● **Records to use**
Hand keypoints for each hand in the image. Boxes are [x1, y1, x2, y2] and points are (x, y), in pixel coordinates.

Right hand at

---

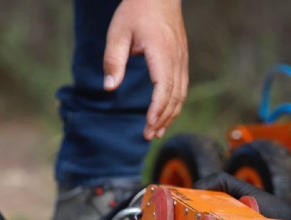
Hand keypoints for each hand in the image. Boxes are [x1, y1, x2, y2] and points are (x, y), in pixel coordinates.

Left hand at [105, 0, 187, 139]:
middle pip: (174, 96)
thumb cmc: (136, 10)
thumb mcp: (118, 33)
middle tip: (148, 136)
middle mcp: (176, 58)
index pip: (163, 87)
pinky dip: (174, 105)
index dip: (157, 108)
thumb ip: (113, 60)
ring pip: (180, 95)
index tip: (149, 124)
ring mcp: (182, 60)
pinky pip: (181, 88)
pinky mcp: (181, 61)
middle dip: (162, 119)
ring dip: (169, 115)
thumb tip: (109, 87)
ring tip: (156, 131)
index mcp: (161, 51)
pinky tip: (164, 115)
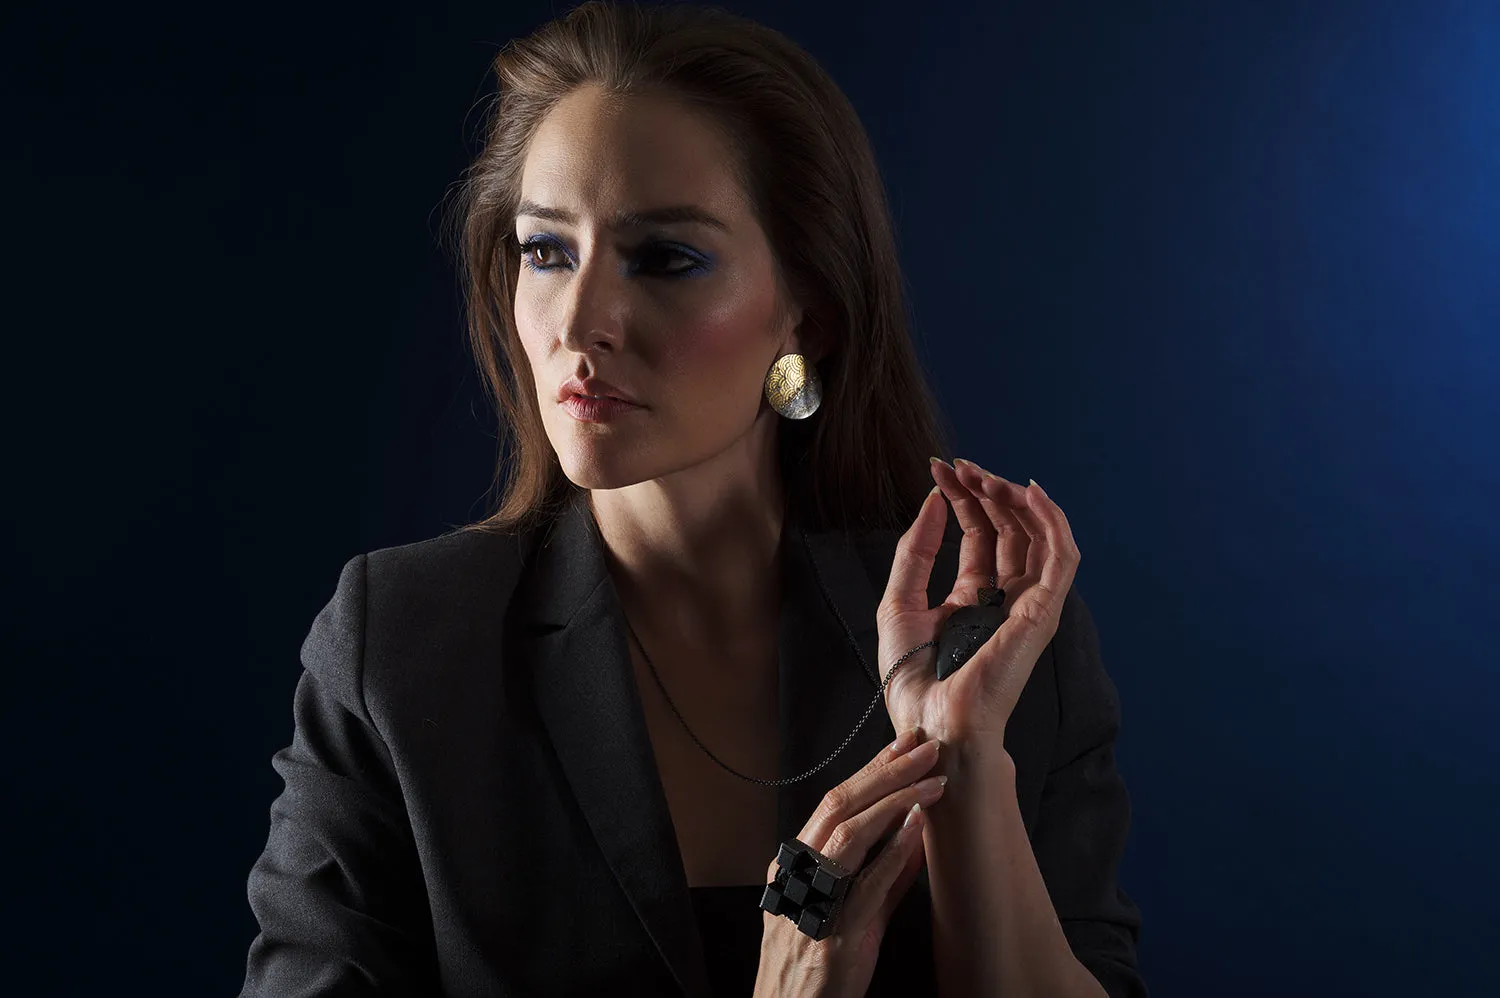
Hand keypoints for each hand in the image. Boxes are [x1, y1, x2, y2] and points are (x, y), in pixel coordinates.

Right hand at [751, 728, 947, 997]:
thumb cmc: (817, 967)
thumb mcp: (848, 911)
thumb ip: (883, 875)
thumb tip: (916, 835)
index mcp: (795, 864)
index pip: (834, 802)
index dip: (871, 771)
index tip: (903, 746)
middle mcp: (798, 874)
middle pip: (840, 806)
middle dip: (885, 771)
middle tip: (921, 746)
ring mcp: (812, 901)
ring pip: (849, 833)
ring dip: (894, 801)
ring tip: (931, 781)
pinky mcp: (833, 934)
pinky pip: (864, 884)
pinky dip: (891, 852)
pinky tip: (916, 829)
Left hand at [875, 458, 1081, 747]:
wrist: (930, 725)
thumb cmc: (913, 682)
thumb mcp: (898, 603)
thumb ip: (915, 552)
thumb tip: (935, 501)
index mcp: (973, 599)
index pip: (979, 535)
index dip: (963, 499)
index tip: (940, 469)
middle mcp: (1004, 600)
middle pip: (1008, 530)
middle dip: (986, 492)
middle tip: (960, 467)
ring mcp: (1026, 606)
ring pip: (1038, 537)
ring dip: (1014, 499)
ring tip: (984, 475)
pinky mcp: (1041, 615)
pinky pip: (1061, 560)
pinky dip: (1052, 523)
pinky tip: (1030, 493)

● **Work task**
Tally the lines in the listing that hold the string "middle"; your reply is that total alone.

● **Solution to this exercise**
12